What to do: Where a line below has the string "Zofia" in it, include it in the count, and give that count alone.

==== Data extract ====

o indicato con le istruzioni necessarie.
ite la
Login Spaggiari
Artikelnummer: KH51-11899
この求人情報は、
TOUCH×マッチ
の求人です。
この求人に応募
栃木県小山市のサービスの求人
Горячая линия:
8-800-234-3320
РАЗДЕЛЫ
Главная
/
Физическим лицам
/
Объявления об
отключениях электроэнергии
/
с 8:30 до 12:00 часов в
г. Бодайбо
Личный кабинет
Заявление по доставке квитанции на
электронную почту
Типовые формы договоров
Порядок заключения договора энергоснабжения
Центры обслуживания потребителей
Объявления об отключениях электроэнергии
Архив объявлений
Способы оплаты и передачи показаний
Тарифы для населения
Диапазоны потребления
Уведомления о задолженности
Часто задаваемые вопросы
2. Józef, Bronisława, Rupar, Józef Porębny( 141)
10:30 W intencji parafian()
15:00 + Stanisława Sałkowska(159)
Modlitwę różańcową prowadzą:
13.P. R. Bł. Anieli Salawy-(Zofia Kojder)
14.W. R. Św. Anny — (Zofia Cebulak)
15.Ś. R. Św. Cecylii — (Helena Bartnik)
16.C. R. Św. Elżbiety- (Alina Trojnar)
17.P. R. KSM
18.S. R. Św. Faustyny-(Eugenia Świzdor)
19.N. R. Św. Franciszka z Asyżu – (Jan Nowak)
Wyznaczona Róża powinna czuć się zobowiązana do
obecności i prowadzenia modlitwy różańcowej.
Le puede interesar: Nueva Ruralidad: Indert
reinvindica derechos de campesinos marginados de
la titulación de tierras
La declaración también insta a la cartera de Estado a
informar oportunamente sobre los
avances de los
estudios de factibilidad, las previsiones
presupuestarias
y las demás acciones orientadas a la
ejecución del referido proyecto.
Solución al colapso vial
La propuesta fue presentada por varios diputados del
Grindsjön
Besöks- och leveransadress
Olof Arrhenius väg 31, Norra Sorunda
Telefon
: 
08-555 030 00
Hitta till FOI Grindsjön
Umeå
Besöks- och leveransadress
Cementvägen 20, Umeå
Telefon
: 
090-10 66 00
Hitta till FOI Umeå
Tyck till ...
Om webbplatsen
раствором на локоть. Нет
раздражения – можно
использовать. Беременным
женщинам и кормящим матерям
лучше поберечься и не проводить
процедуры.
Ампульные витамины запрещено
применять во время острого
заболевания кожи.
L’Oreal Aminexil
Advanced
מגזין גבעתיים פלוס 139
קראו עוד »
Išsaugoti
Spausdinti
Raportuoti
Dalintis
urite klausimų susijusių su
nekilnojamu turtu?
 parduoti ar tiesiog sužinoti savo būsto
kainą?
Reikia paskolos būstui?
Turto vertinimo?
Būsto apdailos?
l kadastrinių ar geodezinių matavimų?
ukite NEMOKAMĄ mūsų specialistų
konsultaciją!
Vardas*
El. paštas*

====

Response to this task: 2